═════ The data

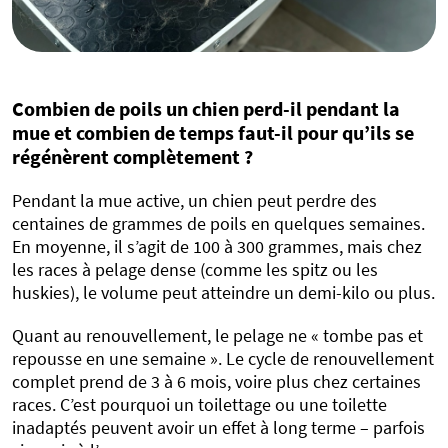
Combien de poils un chien perd-il pendant la
mue et combien de temps faut-il pour qu’ils se
régénèrent complètement ?
Pendant la mue active, un chien peut perdre des
centaines de grammes de poils en quelques semaines.
En moyenne, il s’agit de 100 à 300 grammes, mais chez
les races à pelage dense (comme les spitz ou les
huskies), le volume peut atteindre un demi-kilo ou plus.
Quant au renouvellement, le pelage ne « tombe pas et
repousse en une semaine ». Le cycle de renouvellement
complet prend de 3 à 6 mois, voire plus chez certaines
races. C’est pourquoi un toilettage ou une toilette
inadaptés peuvent avoir un effet à long terme – parfois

══════════

== Exercise goal ==
Write out exactly those lines of the records above that lie from the one with "Pendant la mue" through the last line, including both.

== Written reply ==
Pendant la mue active, un chien peut perdre des
centaines de grammes de poils en quelques semaines.
En moyenne, il s’agit de 100 à 300 grammes, mais chez
les races à pelage dense (comme les spitz ou les
huskies), le volume peut atteindre un demi-kilo ou plus.
Quant au renouvellement, le pelage ne « tombe pas et
repousse en une semaine ». Le cycle de renouvellement
complet prend de 3 à 6 mois, voire plus chez certaines
races. C’est pourquoi un toilettage ou une toilette
inadaptés peuvent avoir un effet à long terme – parfois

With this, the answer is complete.